On se doutera facilement qu’ils y furent bien accueillis. Un grand feu brilla dans la cheminée, une volaille appétissante, et qui avait encore plus d’un jour à vivre, fut sacrifiée sur l’autel de l’amitié. La cave de l’arpenteur n’était pas à beaucoup près aussi bien fournie que celle de l’ancien Palais-Royal (devenu Palais — Égalité) ; mais il y sut trouver encore une ou deux bouteilles de vin du Rhin, qui, vu les circonstances, furent amplement et joyeusement fêtées. Bref, quatre ou cinq heures après leur arrivée dans cette maison bénie, les deux soldats de Monsieur le Prince, à peu près remis de leurs fatigues, et remontant avec méthode le cours des ans, racontèrent à leur hôte les incidents périlleux de leurs dernières campagnes.
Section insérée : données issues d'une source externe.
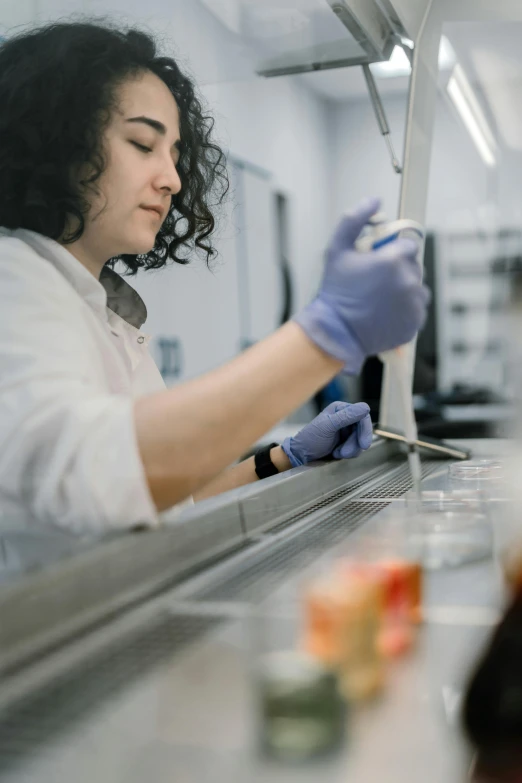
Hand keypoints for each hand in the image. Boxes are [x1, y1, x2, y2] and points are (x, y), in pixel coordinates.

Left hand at [281, 401, 372, 467]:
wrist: (301, 455)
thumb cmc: (310, 438)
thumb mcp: (327, 426)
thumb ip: (346, 417)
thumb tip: (365, 407)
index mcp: (341, 409)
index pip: (362, 416)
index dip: (365, 430)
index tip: (364, 444)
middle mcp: (345, 418)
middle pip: (362, 430)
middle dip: (355, 443)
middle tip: (346, 453)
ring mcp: (346, 431)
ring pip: (360, 441)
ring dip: (351, 450)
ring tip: (337, 453)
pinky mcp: (346, 442)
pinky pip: (356, 448)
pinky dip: (348, 453)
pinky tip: (336, 453)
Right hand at [294, 197, 429, 374]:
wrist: (336, 332)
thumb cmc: (335, 292)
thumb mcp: (337, 250)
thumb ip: (354, 219)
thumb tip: (374, 200)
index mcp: (394, 260)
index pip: (408, 246)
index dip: (392, 253)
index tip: (379, 262)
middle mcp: (409, 281)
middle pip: (413, 267)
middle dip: (398, 270)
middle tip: (375, 282)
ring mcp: (414, 304)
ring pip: (417, 288)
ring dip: (404, 289)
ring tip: (380, 298)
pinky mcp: (415, 322)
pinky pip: (417, 309)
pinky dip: (405, 310)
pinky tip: (385, 312)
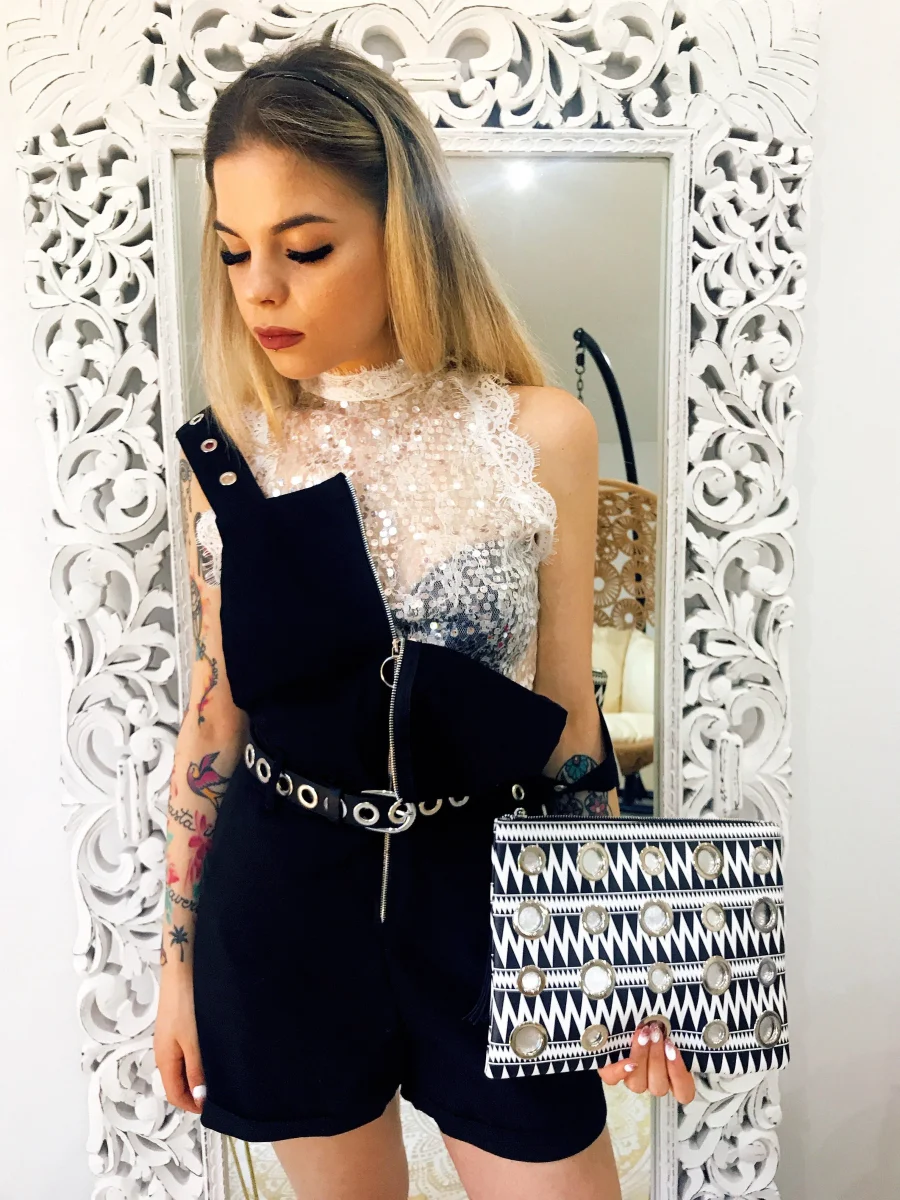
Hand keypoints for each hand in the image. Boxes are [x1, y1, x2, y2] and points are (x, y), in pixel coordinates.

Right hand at [153, 972, 207, 1114]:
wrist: (181, 971)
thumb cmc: (186, 1006)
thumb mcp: (193, 1042)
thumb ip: (196, 1070)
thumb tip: (198, 1098)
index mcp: (164, 1060)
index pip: (174, 1094)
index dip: (192, 1106)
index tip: (213, 1108)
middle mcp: (164, 1052)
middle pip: (177, 1082)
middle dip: (195, 1092)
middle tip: (219, 1093)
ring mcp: (169, 1039)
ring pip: (182, 1067)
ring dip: (197, 1076)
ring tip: (218, 1076)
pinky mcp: (177, 1027)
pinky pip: (185, 1053)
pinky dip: (197, 1061)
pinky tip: (211, 1055)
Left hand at [597, 1020, 695, 1103]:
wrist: (623, 1001)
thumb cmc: (653, 1012)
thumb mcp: (670, 1020)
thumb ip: (678, 1033)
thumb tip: (695, 1029)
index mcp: (671, 1073)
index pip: (683, 1092)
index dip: (679, 1075)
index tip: (673, 1049)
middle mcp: (652, 1079)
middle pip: (659, 1086)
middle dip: (657, 1058)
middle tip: (656, 1032)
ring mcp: (632, 1078)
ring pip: (638, 1084)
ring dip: (641, 1058)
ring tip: (643, 1035)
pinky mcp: (611, 1070)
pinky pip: (612, 1078)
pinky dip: (618, 1070)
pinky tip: (625, 1060)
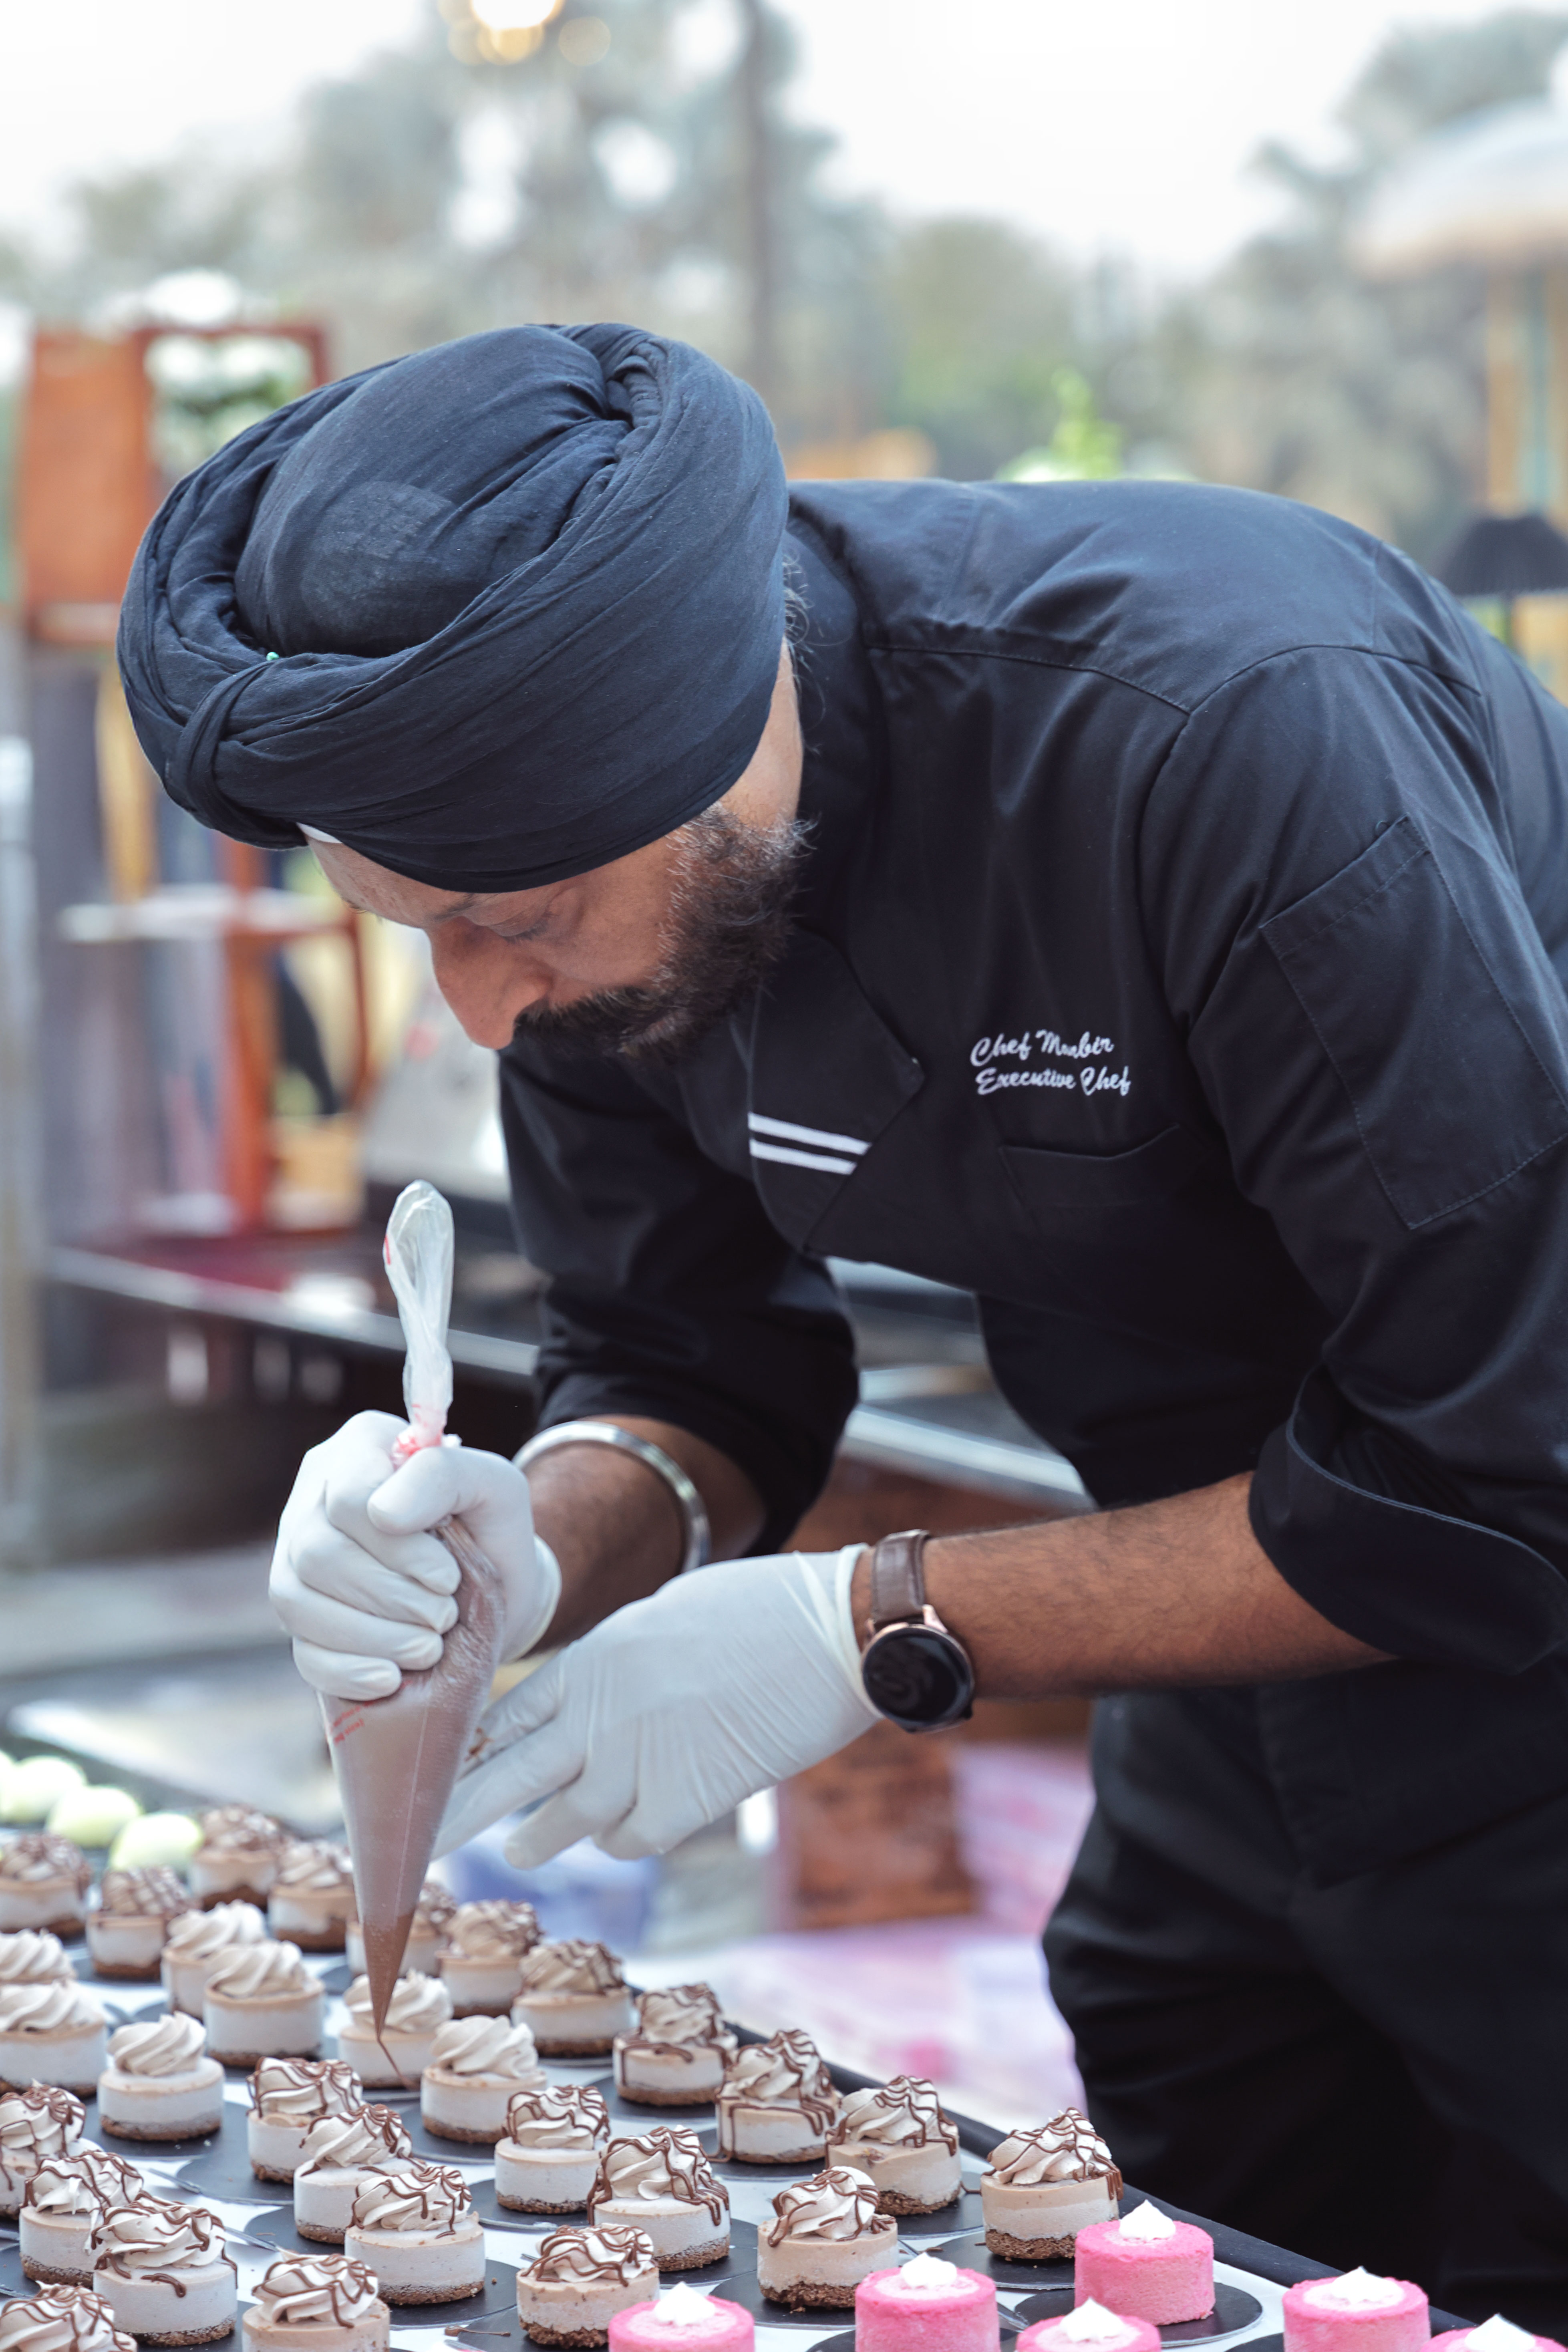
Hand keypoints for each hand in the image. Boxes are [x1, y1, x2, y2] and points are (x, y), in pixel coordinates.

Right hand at [270, 1411, 561, 1699]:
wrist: (496, 1587)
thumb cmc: (490, 1526)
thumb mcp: (492, 1484)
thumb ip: (443, 1475)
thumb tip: (383, 1513)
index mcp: (357, 1450)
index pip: (347, 1497)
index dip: (397, 1548)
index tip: (447, 1575)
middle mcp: (314, 1498)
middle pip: (316, 1554)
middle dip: (388, 1597)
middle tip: (444, 1616)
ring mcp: (297, 1559)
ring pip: (297, 1603)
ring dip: (370, 1636)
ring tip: (428, 1647)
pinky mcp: (304, 1618)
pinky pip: (302, 1651)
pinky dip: (347, 1671)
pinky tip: (390, 1678)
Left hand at [436, 1546, 879, 1862]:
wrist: (829, 1634)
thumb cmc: (756, 1610)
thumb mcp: (660, 1619)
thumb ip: (613, 1667)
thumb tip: (589, 1701)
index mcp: (592, 1661)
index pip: (502, 1715)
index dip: (462, 1749)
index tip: (431, 1771)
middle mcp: (599, 1715)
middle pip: (502, 1776)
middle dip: (453, 1815)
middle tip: (411, 1845)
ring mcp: (636, 1763)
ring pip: (559, 1823)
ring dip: (535, 1838)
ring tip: (517, 1848)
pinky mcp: (682, 1803)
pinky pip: (626, 1838)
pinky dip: (621, 1836)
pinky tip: (629, 1824)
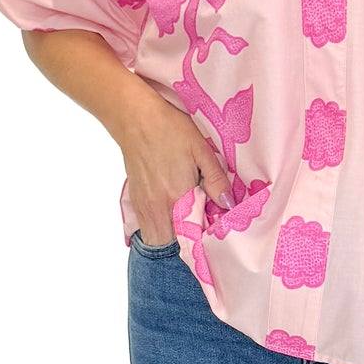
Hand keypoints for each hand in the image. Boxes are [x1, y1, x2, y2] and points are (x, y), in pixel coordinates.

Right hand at [120, 99, 233, 246]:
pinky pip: (147, 229)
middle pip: (172, 246)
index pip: (192, 237)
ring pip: (157, 241)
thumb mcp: (201, 149)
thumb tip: (229, 204)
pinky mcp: (135, 201)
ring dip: (172, 240)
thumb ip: (216, 180)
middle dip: (187, 246)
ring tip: (187, 226)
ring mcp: (144, 206)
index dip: (204, 242)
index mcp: (178, 197)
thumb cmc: (170, 129)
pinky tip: (171, 216)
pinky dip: (160, 230)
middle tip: (201, 232)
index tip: (214, 236)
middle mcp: (158, 208)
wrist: (134, 117)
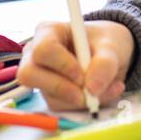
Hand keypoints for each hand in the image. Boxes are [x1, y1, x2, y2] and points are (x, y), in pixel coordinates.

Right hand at [18, 20, 135, 109]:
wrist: (110, 54)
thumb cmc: (104, 42)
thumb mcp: (111, 45)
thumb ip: (105, 63)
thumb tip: (92, 88)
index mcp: (48, 32)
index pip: (43, 50)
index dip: (62, 65)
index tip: (82, 75)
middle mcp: (36, 54)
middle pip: (29, 75)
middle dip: (60, 88)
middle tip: (86, 93)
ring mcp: (41, 76)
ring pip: (48, 95)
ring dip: (80, 99)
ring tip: (107, 89)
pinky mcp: (50, 94)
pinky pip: (61, 106)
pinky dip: (84, 105)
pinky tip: (101, 93)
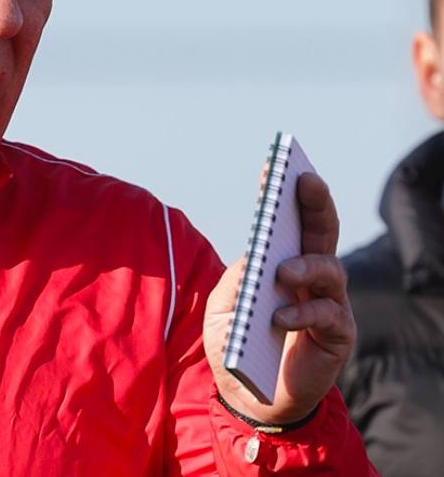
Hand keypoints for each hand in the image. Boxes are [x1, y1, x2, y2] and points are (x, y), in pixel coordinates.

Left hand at [202, 173, 356, 423]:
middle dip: (315, 202)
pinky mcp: (337, 335)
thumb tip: (257, 254)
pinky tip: (281, 318)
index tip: (273, 165)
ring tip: (281, 273)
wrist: (246, 396)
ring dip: (306, 266)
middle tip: (304, 180)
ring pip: (331, 269)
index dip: (281, 193)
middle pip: (321, 231)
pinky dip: (304, 312)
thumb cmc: (234, 344)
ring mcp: (326, 303)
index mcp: (279, 262)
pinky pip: (330, 314)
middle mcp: (308, 276)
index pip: (287, 221)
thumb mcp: (224, 308)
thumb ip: (239, 279)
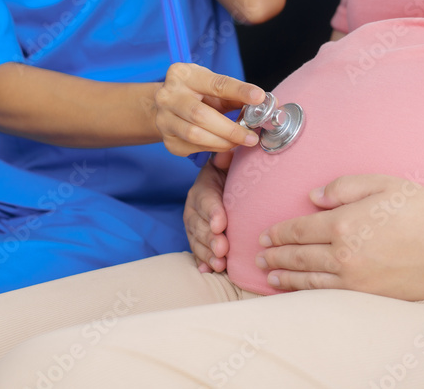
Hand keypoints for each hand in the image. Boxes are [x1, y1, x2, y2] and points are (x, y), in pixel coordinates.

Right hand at [154, 62, 263, 155]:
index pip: (215, 84)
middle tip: (252, 137)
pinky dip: (213, 148)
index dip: (239, 91)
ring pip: (195, 135)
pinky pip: (193, 148)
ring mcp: (164, 119)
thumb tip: (262, 103)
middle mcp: (168, 96)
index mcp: (183, 75)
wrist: (167, 106)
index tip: (259, 98)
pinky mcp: (167, 139)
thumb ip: (234, 93)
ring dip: (223, 142)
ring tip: (240, 142)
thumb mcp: (212, 86)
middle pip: (200, 115)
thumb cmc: (196, 93)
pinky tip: (223, 144)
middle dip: (230, 129)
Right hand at [184, 151, 232, 271]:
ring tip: (219, 264)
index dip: (213, 212)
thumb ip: (226, 160)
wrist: (222, 184)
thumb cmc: (229, 175)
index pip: (206, 200)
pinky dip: (202, 262)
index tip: (221, 224)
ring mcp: (193, 224)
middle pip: (200, 224)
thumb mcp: (227, 164)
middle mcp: (194, 207)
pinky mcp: (196, 238)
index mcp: (203, 188)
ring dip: (208, 253)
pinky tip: (207, 271)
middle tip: (222, 249)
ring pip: (197, 240)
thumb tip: (228, 152)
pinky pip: (196, 251)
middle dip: (211, 238)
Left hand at [255, 174, 423, 300]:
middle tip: (260, 255)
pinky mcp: (366, 296)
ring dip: (285, 275)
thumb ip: (344, 187)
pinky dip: (306, 291)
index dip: (278, 232)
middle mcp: (343, 253)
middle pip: (298, 254)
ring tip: (270, 274)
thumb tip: (313, 197)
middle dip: (275, 254)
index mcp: (344, 222)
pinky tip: (297, 289)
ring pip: (308, 278)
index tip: (265, 234)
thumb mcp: (383, 184)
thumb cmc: (422, 211)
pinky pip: (327, 294)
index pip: (299, 229)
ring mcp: (354, 278)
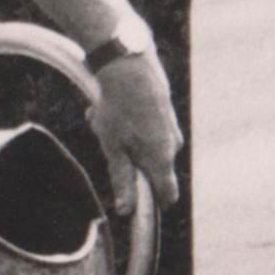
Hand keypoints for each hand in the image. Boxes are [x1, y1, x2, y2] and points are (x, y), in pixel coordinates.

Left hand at [88, 52, 182, 213]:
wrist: (129, 64)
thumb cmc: (119, 110)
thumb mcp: (114, 150)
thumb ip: (122, 180)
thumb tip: (127, 211)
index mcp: (162, 160)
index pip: (168, 194)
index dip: (154, 204)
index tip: (136, 203)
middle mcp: (173, 144)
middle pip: (150, 167)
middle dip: (126, 160)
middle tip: (105, 142)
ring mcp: (171, 125)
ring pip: (143, 142)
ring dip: (122, 137)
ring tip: (101, 118)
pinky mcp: (164, 109)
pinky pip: (143, 124)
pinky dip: (126, 120)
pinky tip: (108, 104)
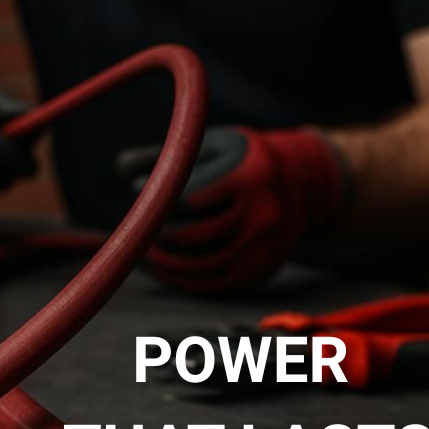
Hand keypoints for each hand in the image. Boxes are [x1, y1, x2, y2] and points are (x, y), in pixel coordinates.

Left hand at [117, 127, 346, 292]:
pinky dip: (185, 281)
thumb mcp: (213, 143)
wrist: (309, 181)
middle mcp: (262, 213)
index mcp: (248, 176)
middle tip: (139, 226)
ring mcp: (265, 245)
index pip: (188, 199)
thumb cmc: (246, 158)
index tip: (138, 193)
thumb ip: (168, 154)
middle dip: (157, 233)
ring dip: (165, 263)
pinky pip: (217, 284)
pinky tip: (164, 269)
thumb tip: (120, 169)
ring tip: (143, 251)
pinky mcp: (263, 268)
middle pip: (193, 235)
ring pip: (202, 265)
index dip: (157, 200)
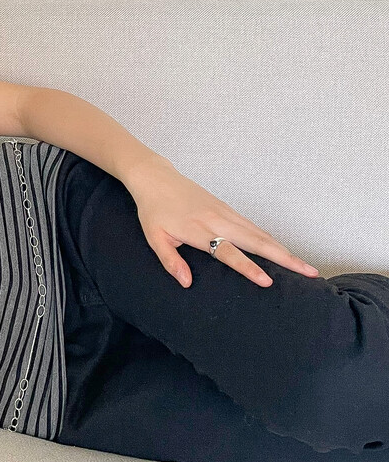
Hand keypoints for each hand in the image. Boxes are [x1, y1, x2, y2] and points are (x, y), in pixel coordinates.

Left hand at [126, 162, 320, 288]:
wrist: (156, 178)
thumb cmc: (153, 210)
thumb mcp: (154, 237)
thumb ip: (170, 260)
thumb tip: (186, 283)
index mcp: (198, 230)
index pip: (227, 252)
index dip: (247, 267)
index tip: (267, 281)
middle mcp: (217, 220)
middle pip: (256, 240)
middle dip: (284, 258)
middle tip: (309, 273)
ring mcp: (225, 213)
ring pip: (259, 233)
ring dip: (283, 249)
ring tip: (304, 266)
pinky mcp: (227, 208)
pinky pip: (253, 226)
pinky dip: (271, 238)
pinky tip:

Les misères, les souffrances, les déceptions de toutes sortes, rien ne fut oublié ; mais dans chacun de leurs récits, et surtout vers la fin, ils laissèrent percer une sorte d’amertume contre ceux des nobles français qui n’étaient point venus se ranger sous les drapeaux de l’émigration. À les entendre, il y avait dans une pareille conduite toutes les conditions d’une complète dérogeance, et Genilhac put prendre à son compte une partie de leurs réflexions plus ou moins malveillantes.